Los gobiernos municipales, y el estatal, reclutan personas a las que se les pide sumarse a sus cuerpos policiacos. Sus convocatorias piden “vocación de servicio, honestidad, lealtad y disciplina”, amén de todos los requisitos burocráticos de rigor.
Quienes se fijan en tales posibilidades ven, primero que nada y ante todo, una chamba, una plaza que dota de prestaciones tan codiciadas en estos tiempos: ¿cuál es el sueldo? ¿hay préstamos? ¿seguros médicos y de vida? ¿hay manera de hacer carrera?
Los funcionarios lo dicen claro: necesitamos más fuerza; los aspirantes: seguridad en el trabajo.
Pero, ¿qué necesita la sociedad? ¿Nomás la fuerza y empleos? No, la exigencia es seguridad pública plena, verificada, controlada y evaluada en sus resultados.

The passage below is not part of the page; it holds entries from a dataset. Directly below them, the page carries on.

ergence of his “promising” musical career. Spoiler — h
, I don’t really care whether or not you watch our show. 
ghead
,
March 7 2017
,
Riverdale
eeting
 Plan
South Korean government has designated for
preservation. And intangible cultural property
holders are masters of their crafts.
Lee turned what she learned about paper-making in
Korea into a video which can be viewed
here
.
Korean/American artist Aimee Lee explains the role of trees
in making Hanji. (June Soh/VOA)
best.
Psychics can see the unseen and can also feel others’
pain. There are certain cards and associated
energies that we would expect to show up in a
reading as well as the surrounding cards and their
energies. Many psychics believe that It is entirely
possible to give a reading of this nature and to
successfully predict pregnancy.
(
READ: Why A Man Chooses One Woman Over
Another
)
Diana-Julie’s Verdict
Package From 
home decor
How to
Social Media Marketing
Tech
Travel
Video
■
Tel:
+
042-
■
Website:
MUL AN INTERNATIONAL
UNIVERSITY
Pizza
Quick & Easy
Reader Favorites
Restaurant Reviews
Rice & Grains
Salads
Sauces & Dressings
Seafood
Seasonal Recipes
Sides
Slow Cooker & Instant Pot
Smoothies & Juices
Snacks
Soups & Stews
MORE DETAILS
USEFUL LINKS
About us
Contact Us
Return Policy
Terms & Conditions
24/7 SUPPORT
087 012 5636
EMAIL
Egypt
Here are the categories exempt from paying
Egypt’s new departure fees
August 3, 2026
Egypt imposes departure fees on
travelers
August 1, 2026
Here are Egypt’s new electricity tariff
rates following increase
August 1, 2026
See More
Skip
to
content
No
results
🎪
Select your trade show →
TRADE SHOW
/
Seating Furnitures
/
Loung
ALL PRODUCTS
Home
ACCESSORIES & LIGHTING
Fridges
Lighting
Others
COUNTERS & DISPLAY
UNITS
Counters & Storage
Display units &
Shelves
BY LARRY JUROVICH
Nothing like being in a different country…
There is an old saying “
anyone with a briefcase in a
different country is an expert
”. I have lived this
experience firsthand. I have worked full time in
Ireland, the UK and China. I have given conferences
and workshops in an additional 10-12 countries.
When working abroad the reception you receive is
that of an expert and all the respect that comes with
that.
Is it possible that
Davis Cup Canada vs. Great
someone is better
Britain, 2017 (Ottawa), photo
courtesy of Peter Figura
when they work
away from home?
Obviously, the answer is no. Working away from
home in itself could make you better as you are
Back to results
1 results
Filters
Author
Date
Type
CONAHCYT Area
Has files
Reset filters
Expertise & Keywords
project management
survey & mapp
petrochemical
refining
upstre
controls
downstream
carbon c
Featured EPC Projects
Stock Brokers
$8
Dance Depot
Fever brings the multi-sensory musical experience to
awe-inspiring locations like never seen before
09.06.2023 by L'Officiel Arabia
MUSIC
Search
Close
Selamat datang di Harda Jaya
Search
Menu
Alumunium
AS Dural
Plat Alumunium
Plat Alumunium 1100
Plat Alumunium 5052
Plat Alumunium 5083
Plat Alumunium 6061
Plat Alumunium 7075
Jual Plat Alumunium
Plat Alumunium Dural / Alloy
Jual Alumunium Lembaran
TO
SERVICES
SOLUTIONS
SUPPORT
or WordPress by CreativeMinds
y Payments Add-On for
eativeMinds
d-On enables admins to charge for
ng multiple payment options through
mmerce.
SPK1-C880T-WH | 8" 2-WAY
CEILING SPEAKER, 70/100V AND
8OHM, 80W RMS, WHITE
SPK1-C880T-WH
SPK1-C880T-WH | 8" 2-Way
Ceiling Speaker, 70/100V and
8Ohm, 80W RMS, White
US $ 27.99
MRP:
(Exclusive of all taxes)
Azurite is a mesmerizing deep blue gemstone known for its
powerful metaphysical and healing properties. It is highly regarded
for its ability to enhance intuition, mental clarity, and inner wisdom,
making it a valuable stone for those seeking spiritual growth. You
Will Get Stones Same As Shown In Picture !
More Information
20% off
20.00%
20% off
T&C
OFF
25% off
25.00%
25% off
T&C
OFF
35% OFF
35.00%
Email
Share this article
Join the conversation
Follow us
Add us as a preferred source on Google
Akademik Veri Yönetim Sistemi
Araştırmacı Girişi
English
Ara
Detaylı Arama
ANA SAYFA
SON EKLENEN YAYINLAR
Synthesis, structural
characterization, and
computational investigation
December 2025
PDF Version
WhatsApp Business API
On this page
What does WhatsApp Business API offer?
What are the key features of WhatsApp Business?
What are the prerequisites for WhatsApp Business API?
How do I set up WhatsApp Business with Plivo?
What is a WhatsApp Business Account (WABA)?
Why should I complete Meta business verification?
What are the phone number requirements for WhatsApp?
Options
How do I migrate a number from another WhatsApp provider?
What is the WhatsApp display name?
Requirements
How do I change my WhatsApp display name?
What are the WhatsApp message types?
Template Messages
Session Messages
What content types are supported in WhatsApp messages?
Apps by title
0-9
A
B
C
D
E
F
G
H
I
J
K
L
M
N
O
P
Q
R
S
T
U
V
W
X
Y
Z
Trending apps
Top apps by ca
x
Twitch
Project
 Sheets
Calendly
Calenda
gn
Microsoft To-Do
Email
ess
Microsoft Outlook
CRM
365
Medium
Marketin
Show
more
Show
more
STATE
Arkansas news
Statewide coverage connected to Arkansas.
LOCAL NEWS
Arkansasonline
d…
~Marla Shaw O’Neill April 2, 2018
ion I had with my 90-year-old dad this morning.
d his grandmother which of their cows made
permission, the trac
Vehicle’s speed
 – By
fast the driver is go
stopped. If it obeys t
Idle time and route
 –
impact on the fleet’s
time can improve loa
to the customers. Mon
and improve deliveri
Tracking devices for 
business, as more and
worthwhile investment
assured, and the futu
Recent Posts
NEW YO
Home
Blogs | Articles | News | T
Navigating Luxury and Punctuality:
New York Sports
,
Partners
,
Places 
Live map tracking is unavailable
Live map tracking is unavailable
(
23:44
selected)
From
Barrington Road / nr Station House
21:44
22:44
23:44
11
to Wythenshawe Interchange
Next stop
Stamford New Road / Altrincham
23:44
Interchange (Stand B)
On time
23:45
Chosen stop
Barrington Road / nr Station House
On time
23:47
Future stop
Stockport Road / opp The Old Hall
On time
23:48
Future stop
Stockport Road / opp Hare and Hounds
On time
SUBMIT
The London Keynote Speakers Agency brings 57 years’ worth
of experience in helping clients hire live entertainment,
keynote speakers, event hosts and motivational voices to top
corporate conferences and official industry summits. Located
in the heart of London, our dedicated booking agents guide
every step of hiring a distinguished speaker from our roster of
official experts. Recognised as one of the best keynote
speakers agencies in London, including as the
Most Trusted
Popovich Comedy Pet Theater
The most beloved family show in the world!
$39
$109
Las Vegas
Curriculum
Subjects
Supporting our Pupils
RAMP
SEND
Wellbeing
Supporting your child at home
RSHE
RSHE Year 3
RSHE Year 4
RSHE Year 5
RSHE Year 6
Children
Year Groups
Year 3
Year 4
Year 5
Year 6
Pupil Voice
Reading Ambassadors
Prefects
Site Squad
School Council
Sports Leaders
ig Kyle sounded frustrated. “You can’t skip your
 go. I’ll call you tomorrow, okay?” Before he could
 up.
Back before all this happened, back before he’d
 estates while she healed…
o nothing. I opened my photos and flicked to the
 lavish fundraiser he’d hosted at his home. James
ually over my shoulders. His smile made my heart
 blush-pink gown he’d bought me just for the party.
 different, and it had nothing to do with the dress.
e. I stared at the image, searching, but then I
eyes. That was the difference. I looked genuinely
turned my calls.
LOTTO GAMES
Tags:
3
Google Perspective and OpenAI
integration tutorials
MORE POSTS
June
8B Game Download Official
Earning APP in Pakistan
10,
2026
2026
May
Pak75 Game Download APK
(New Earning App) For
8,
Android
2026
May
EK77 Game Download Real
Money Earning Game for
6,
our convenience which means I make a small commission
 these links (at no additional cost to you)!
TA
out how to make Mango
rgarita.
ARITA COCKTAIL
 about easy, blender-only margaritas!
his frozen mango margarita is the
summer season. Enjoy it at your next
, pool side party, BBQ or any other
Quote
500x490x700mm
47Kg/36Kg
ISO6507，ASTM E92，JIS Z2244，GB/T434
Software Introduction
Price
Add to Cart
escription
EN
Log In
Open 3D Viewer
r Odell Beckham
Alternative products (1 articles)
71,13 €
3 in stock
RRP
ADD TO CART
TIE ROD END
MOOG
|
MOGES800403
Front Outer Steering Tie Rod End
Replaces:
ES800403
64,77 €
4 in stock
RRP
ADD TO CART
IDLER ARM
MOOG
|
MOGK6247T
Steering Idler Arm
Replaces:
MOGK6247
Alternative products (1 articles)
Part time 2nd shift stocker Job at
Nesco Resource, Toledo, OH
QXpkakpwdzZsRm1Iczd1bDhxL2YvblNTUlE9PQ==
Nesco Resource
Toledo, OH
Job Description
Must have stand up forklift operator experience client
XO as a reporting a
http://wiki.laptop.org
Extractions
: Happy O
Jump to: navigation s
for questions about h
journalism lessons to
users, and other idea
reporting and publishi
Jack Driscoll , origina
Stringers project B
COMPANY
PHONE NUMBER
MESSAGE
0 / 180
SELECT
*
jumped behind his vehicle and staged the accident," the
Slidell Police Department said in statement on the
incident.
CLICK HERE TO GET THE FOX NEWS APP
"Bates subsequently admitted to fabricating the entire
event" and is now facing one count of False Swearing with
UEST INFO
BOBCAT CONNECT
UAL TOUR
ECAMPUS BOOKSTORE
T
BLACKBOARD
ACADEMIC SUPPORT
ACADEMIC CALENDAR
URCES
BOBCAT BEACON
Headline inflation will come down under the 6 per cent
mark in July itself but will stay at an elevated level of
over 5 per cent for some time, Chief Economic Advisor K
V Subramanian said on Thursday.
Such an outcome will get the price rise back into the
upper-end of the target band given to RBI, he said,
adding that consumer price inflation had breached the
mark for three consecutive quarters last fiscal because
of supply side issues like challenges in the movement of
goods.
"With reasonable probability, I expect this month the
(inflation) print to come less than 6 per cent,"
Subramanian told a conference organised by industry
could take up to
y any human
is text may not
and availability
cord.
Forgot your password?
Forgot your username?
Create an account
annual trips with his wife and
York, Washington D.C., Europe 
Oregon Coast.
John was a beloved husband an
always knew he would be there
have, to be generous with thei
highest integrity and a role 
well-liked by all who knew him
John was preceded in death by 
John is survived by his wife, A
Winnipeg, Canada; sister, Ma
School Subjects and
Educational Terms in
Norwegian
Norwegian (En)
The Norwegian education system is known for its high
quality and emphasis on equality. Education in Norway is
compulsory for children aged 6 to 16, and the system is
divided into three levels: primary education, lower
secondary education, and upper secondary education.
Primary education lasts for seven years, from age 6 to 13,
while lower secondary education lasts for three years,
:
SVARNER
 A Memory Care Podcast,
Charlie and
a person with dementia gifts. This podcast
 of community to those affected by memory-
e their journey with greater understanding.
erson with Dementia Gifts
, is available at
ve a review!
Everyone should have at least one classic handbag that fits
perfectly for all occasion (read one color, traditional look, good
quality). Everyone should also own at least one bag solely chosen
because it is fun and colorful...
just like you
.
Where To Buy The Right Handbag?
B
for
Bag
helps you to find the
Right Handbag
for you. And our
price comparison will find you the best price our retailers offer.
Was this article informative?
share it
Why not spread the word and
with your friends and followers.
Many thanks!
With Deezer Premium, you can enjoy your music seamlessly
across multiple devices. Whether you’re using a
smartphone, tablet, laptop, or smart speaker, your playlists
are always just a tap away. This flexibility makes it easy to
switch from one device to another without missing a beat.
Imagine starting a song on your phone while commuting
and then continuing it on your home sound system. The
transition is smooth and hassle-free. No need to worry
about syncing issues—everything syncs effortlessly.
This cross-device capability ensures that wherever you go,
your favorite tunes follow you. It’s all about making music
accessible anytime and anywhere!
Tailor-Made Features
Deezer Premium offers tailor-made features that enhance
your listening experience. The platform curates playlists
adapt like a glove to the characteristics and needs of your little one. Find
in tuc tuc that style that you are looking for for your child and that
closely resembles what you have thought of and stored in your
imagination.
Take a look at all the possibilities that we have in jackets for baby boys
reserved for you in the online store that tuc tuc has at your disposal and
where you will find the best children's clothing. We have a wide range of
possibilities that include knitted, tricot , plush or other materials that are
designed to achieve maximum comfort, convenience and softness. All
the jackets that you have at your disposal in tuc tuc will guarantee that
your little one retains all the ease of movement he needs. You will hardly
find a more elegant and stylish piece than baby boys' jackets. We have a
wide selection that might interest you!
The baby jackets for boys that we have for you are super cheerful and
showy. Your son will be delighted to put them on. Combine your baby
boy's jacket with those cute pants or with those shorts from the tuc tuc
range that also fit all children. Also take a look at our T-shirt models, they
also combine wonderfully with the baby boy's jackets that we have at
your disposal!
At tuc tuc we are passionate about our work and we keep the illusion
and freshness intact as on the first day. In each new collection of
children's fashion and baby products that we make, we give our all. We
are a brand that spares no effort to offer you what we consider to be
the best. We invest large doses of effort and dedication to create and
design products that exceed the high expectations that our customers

Esa noción oficial de incrementar la fuerza no ha dado resultados ni las personas que se alistan a las policías tienen respaldo alguno. Las policías se convierten en cuerpos limitados por el tiempo que duran las administraciones. Llegan unos y reducen o amplían los cuerpos. Colocan a sus compinches al mando y siempre, siempre, salen a deber, por no decir que hacen tropelía y media: corrupción, violencia, desacatos a las leyes, etcétera. La justificación de que esos recambios civiles no pueden ni quieren realmente con la inseguridad es que les rebasa el crimen. El peloteo cotidiano entre órdenes de gobierno es nomás justificación de la ineficiencia de todos ellos. Y, desde luego, la salida fácil: que vengan los militares. Hacer policía es hacer política más allá de los periodos electorales.
Hacer policía es tener a los ciudadanos vigilantes y evaluadores. Los militares son para la guerra. Los polis, no: son civiles, nuestros vecinos.